DATA SUPPLIED Start Marker

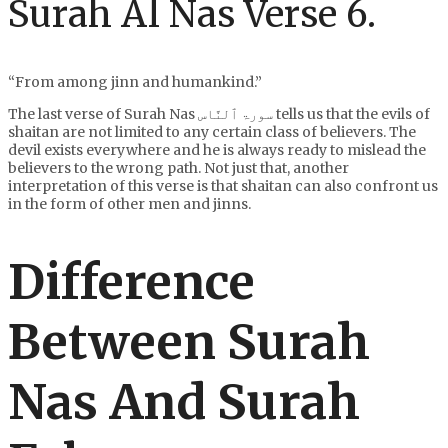
Surah Al Nas Verse 6.
“From among jinn and humankind.”
The last verse of Surah Nas سورۃ ٱلنَّاس tells us that the evils of
shaitan are not limited to any certain class of believers. The
devil exists everywhere and he is always ready to mislead the
believers to the wrong path. Not just that, another
interpretation of this verse is that shaitan can also confront us
in the form of other men and jinns.
Difference
Between Surah
Nas And Surah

DATA SUPPLIED End Marker

INSTRUCTIONS TO FOLLOW: Only lines go in the copy, not pictures. Transcribe exactly from the start of the listing through the line containing "devil exists everywhere".

FINISHED TASK:
Surah Al Nas Verse 6.
“From among jinn and humankind.”
The last verse of Surah Nas سورۃ ٱلنَّاس tells us that the evils of
shaitan are not limited to any certain class of believers. The
devil exists everywhere and he is always ready to mislead the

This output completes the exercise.